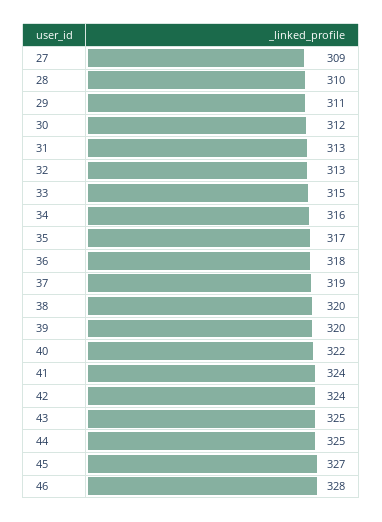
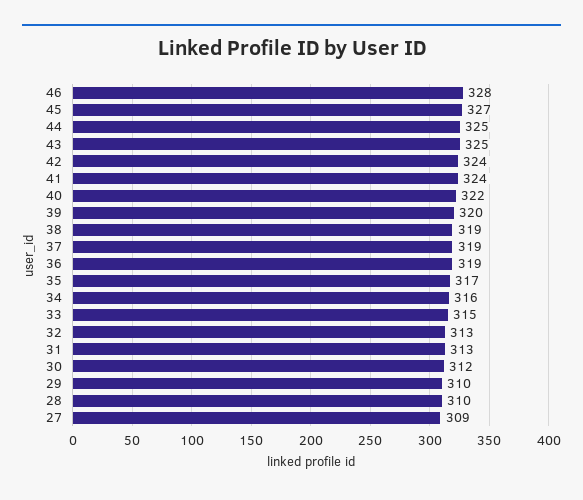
29: 311 -> 310
36: 318 -> 319
38: 320 -> 319

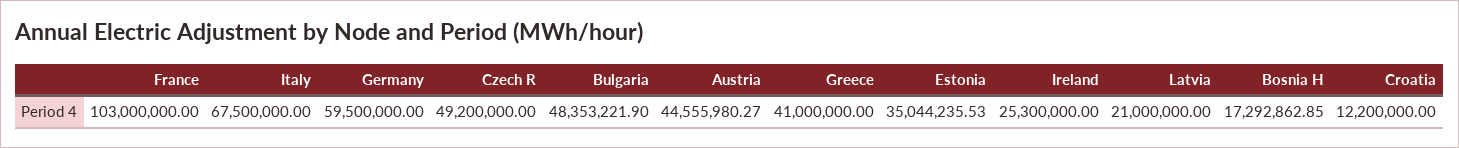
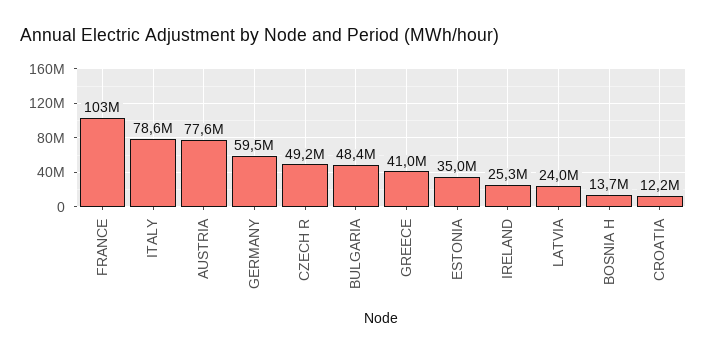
Italy: 67500000 -> 78600000
Austria: 44555980.27 -> 77600000
Latvia: 21000000 -> 24000000
Bosnia H: 17292862.85 -> 13700000

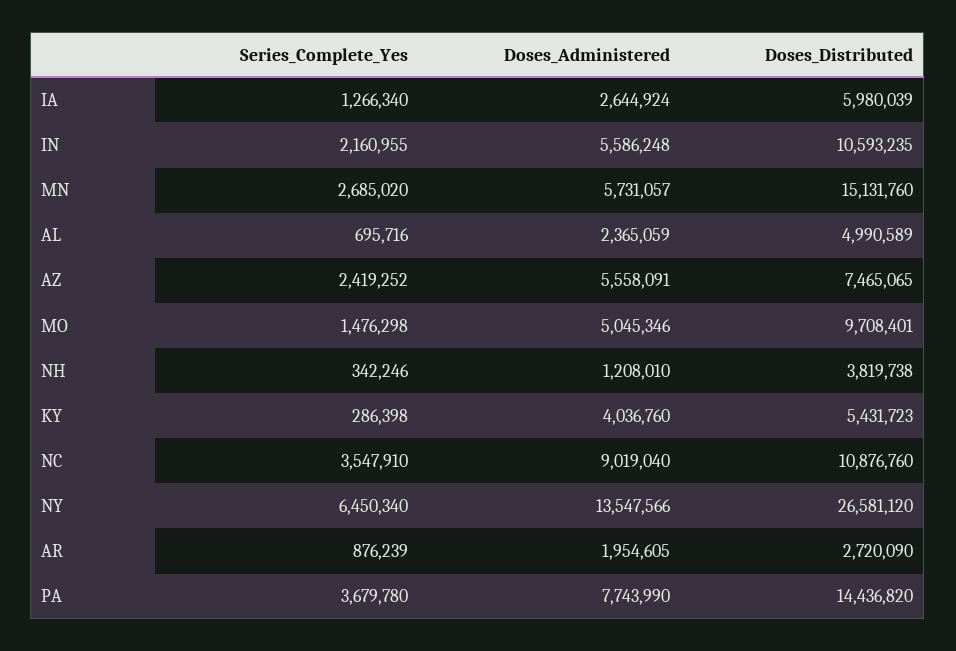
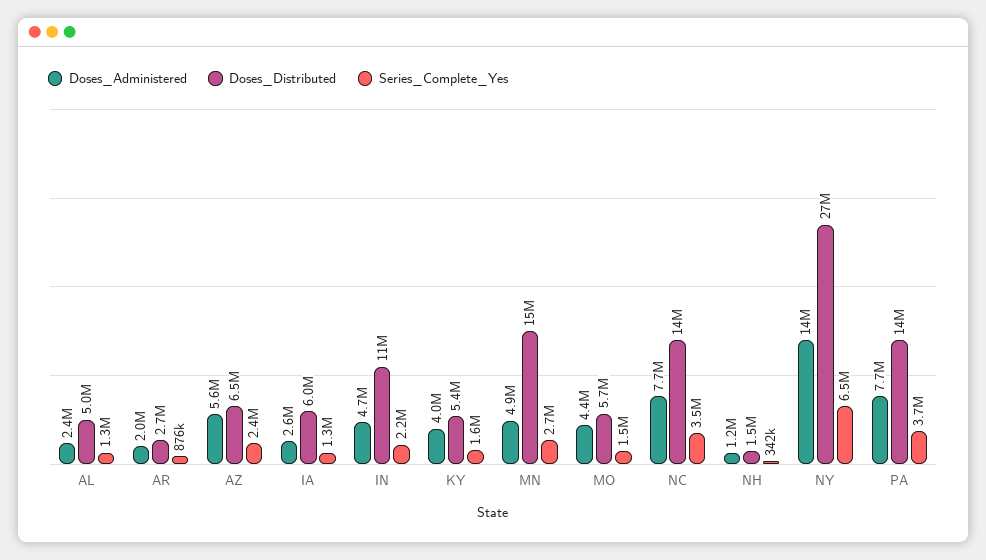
Doses_Administered, IN: 5586248 -> 4700000
Doses_Administered, MN: 5731057 -> 4900000
Series_Complete_Yes, AL: 695716 -> 1300000
Doses_Distributed, AZ: 7465065 -> 6500000
Doses_Administered, MO: 5045346 -> 4400000
Doses_Distributed, MO: 9708401 -> 5700000
Doses_Distributed, NH: 3819738 -> 1500000
Series_Complete_Yes, KY: 286398 -> 1600000
Doses_Administered, NC: 9019040 -> 7700000
Doses_Distributed, NC: 10876760 -> 14000000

----

# WORK REQUEST
Every line above in the stretch from the one with "36: 318 -> 319" through the one with "Doses_Distributed, NH: 3819738 -> 1500000" is to be transcribed exactly, ends included. No picture is copied.

# SOLVED PROBLEM
36: 318 -> 319
38: 320 -> 319

Italy: 67500000 -> 78600000
Austria: 44555980.27 -> 77600000
Latvia: 21000000 -> 24000000
Bosnia H: 17292862.85 -> 13700000

Doses_Administered, IN: 5586248 -> 4700000
Doses_Administered, MN: 5731057 -> 4900000
Series_Complete_Yes, AL: 695716 -> 1300000
Doses_Distributed, AZ: 7465065 -> 6500000
Doses_Administered, MO: 5045346 -> 4400000
Doses_Distributed, MO: 9708401 -> 5700000
Doses_Distributed, NH: 3819738 -> 1500000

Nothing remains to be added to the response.